Updated OS and PFS: What 32 Months of Follow-up Confirms
The updated DESTINY-Breast04 analysis, with a median follow-up of 32.0 months, confirms a sustained and clinically meaningful survival benefit for trastuzumab deruxtecan (T-DXd) over treatment of physician’s choice (TPC) in HER2-low metastatic breast cancer. The long-term data do not modify the primary conclusions — they strengthen them.
In the overall cohort, median OS was 22.9 months for T-DXd versus 16.8 months for TPC (HR 0.69; 95% CI 0.55–0.86), representing a 31% reduction in the risk of death. In the hormone receptor-positive (HR+) cohort, median OS was 23.9 months for T-DXd versus 17.6 months for TPC (HR 0.69; 95% CI 0.55–0.87) — again a 31% reduction. In the exploratory HR-negative cohort, T-DXd demonstrated a 42% reduction in the risk of death.

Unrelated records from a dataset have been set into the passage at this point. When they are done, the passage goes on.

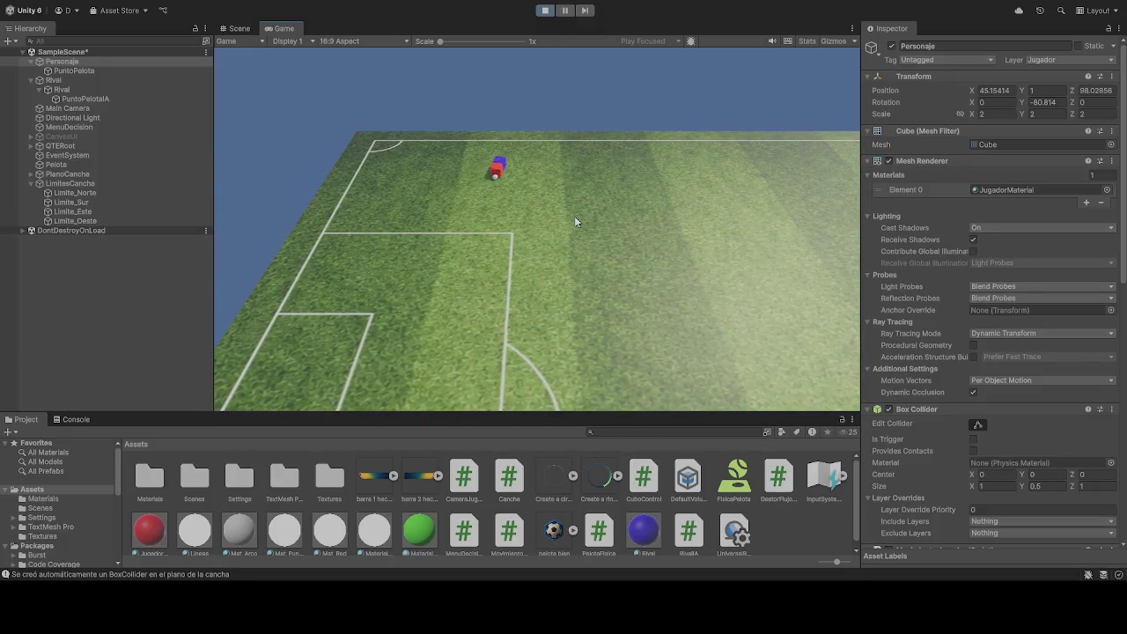
pyautogui.press('s')
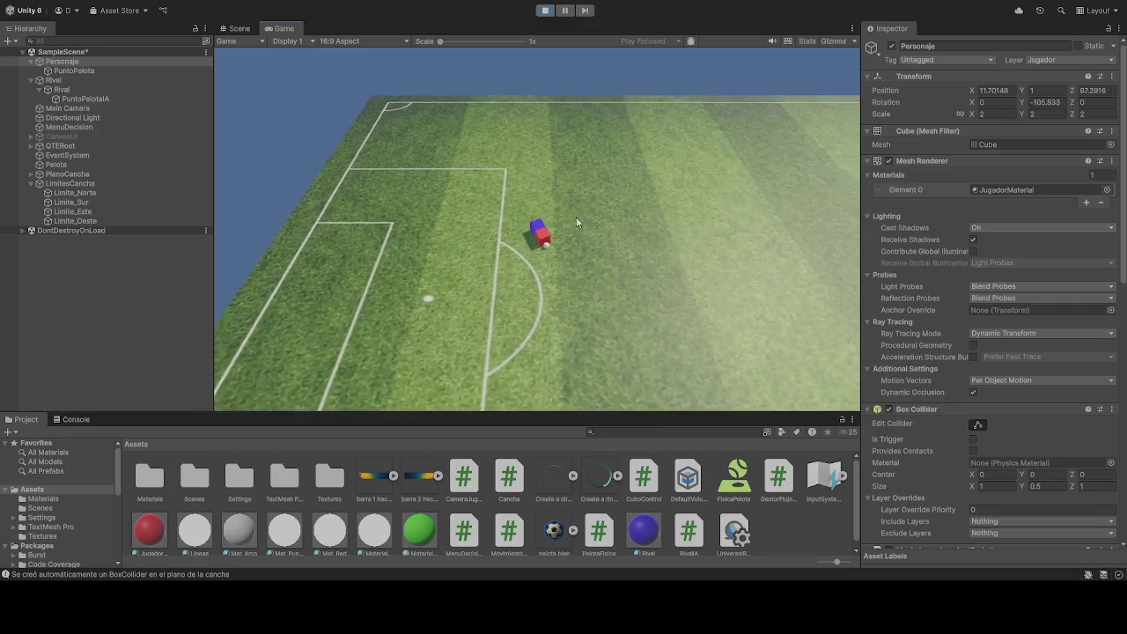
pyautogui.press('s')
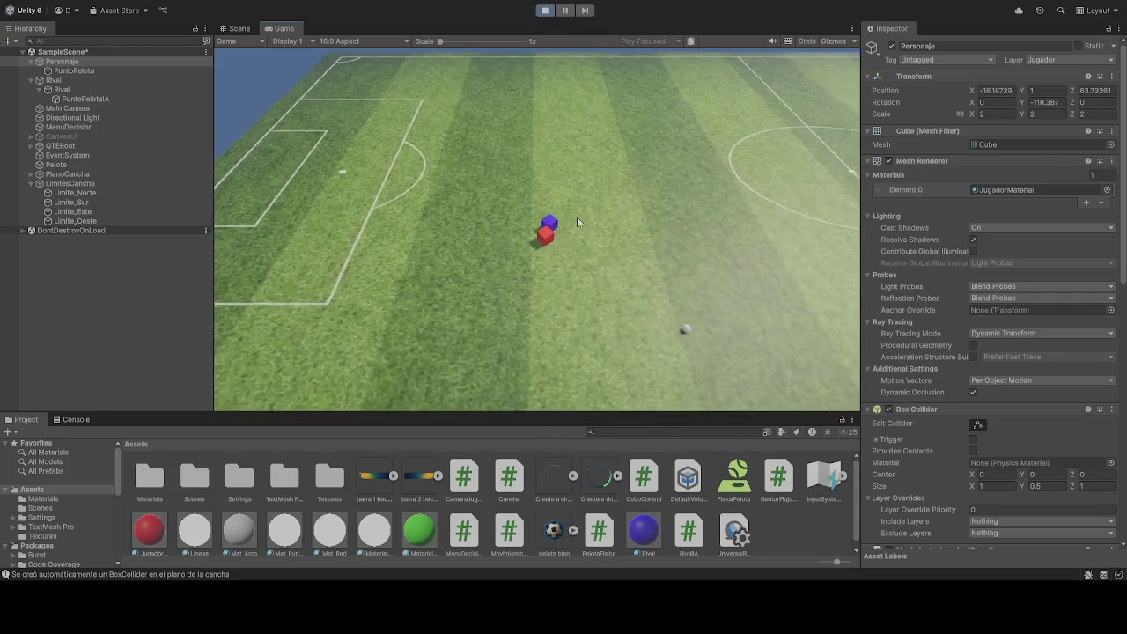
pyautogui.press('s')
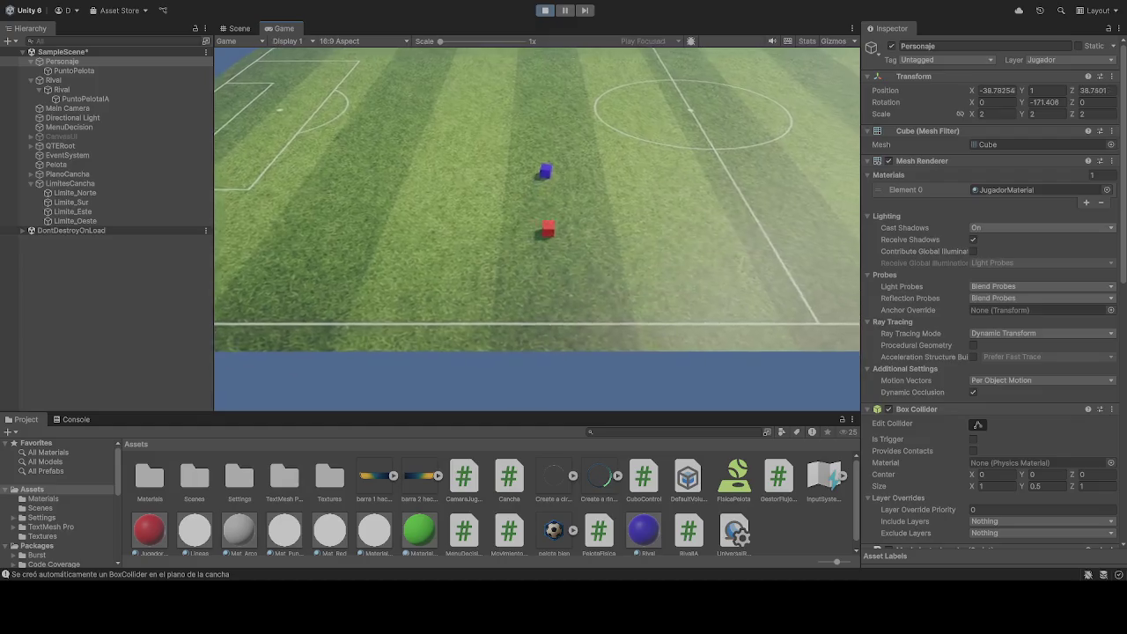
pyautogui.press('ctrl+p')
pyautogui.scroll(-5, 985, 344)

Progression-free survival results were equally compelling. Median PFS by investigator assessment was 8.8 months for T-DXd versus 4.2 months for TPC in the overall cohort (HR 0.36; 95% CI 0.29–0.45). For the HR+ cohort, median PFS was 9.6 months for T-DXd versus 4.2 months for TPC (HR 0.37; 95% CI 0.30–0.46). Importantly, the investigator-assessed PFS in this updated analysis showed similarity with the blinded independent central review (BICR) PFS from the primary analysis, supporting the conclusion that T-DXd’s activity is sustained with longer follow-up.
In the DESTINY-Breast04 trial at a median follow-up of 32.0 months, trastuzumab deruxtecan (T-DXd) achieved a median overall survival of 22.9 months versus 16.8 months for treatment of physician’s choice in the overall HER2-low metastatic breast cancer cohort (HR 0.69; 95% CI 0.55–0.86), confirming a 31% reduction in the risk of death.
These long-term results solidify T-DXd’s role as a standard of care for HER2-low metastatic breast cancer after prior chemotherapy, as affirmed by the DESTINY-Breast04 investigators. The updated analysis produced no meaningful modifications to the primary conclusions — rather, the durability of both OS and PFS benefits across the full follow-up period provides additional confidence in the original findings.
ER-Low-Positive Subgroup Findings and ASCO/CAP Classification Implications
T-DXd demonstrates clinically meaningful benefit in patients with ER-low-positive tumors (IHC 1%–10%), a subgroup whose optimal treatment has been uncertain under current classification frameworks. The DESTINY-Breast04 exploratory data provide the most robust evidence to date for this population.
In the ER-low-positive subgroup, T-DXd achieved a median OS of 22.3 months versus 10.2 months for TPC (HR 0.40; 95% CI 0.20–0.79) — a 60% reduction in the risk of death. Median PFS was 8.3 months for T-DXd versus 2.3 months for TPC (HR 0.27; 95% CI 0.14–0.52). These outcomes are comparable to those observed in the ER >10% subgroup, suggesting that T-DXd’s efficacy is largely independent of the ER level in the tumor.
The ASCO/CAP guidelines introduced a reporting category for breast cancers with 1%–10% ER tumor nuclei staining. These patients often have a similar response to cancer treatment as hormone receptor-negative breast cancer and are unlikely to benefit from endocrine therapy, making optimal systemic treatment selection a clinical challenge.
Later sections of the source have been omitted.